You are creating the image stream and its dictionary manually. That's brave. I leave this job to iText's PdfImage object:

PdfImage image = new PdfImage(makeBlackAndWhitePng(new PdfImageObject(stream)), "", null);

PdfImage extends PdfStream, and I can now replace the original stream with this new stream:

public static void replaceStream(PRStream orig, PdfStream stream) throws IOException {
    orig.clear();
    ByteArrayOutputStream baos = new ByteArrayOutputStream();
    stream.writeContent(baos);
    orig.setData(baos.toByteArray(), false);
    for (PdfName name : stream.getKeys()) {
        orig.put(name, stream.get(name));
    }
}

The order in which you do things here is important. You don't want the setData() method to tamper with the length and the filter.

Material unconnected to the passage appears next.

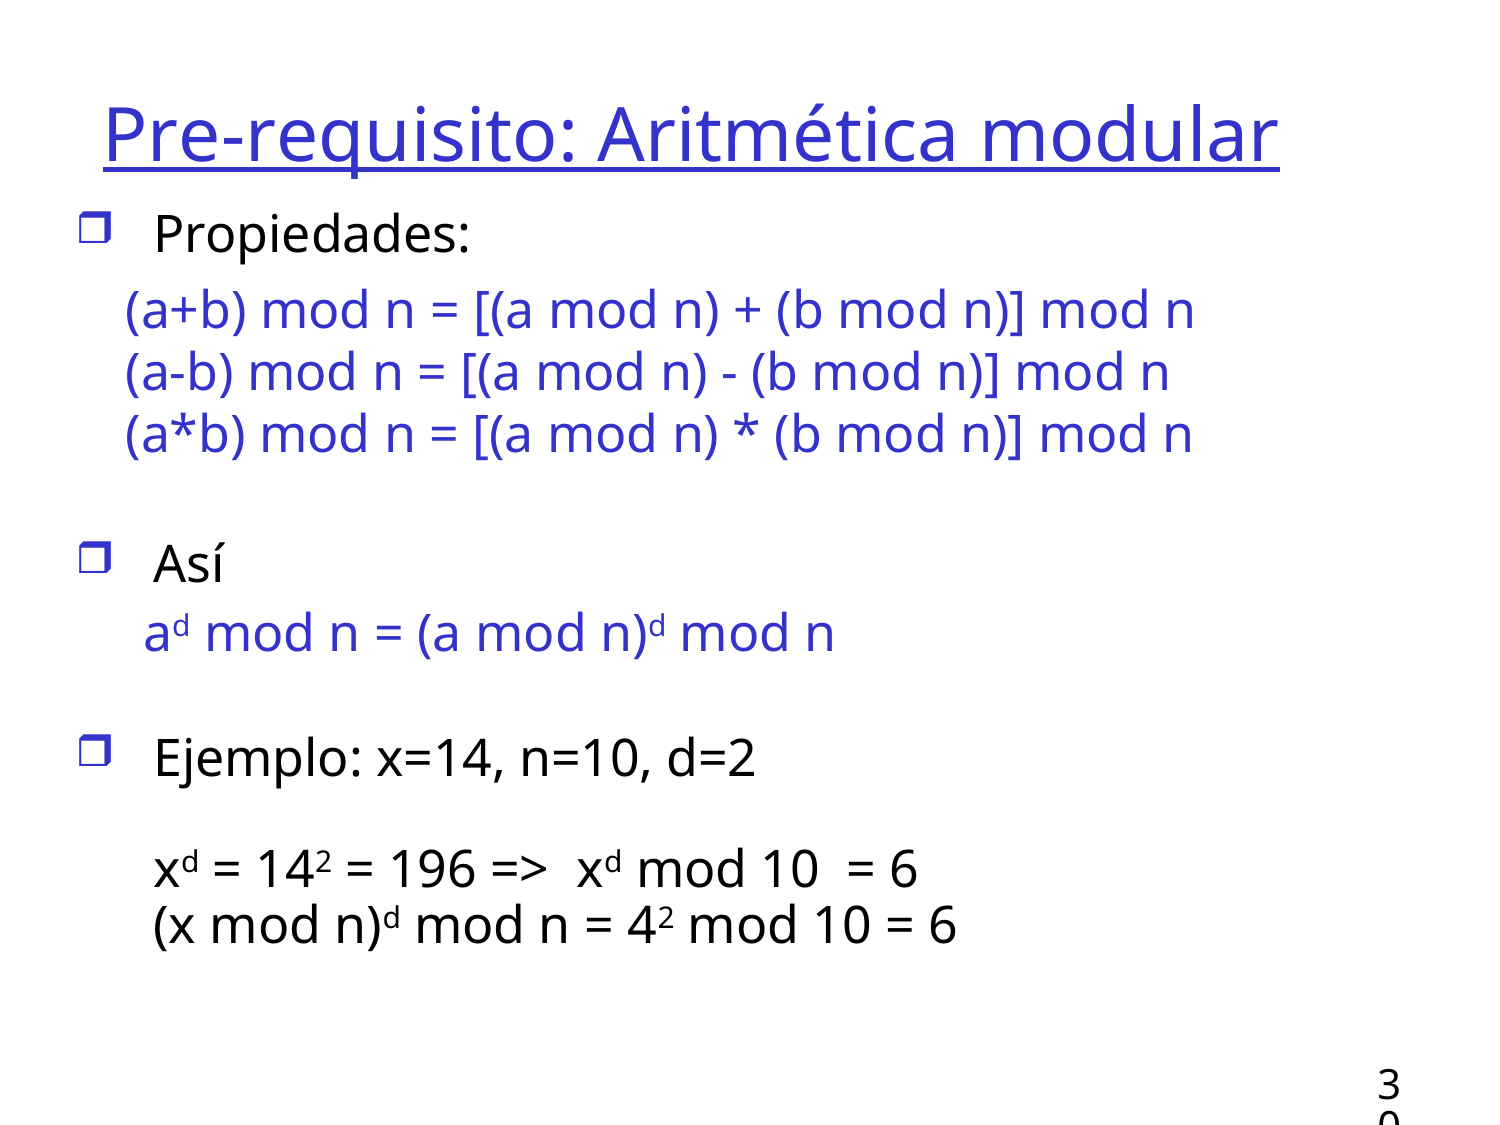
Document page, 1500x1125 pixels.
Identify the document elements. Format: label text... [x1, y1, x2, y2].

title Pre-requisito: Aritmética modular [87, 37, 1425, 200]
list Propiedades: (a+b) mod n = [(a mod n) + (b mod n)] mod n (a-b) mod n = [(a mod n) - (b mod n)] mod n (a*b) mod n = [(a mod n) * (b mod n)] mod n Así ad mod n = (a mod n)d mod n Ejemplo: x=14, n=10, d=2 xd = 142 = 196 => xd mod 10 = 6 (x mod n)d mod n = 42 mod 10 = 6 [60, 200, 1430, 1026]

Step 4: persisting the document after replacing the stream

I guess it's not hard to figure this part out:

replaceStream(stream, image);
PdfStamper stamper = new PdfStamper(reader, new FileOutputStream(dest));
stamper.close();
reader.close();

Problem:

I am not a C# developer. I know PDF inside-out and I know Java.

  • If your problem is caused in step 2, then you'll have to post another question asking how to convert a colored JPEG image into a black and white PNG image.
  • If your problem is caused in step 3 (for instance because you are using /DeviceRGB instead of /DeviceGray), then this answer will solve your problem.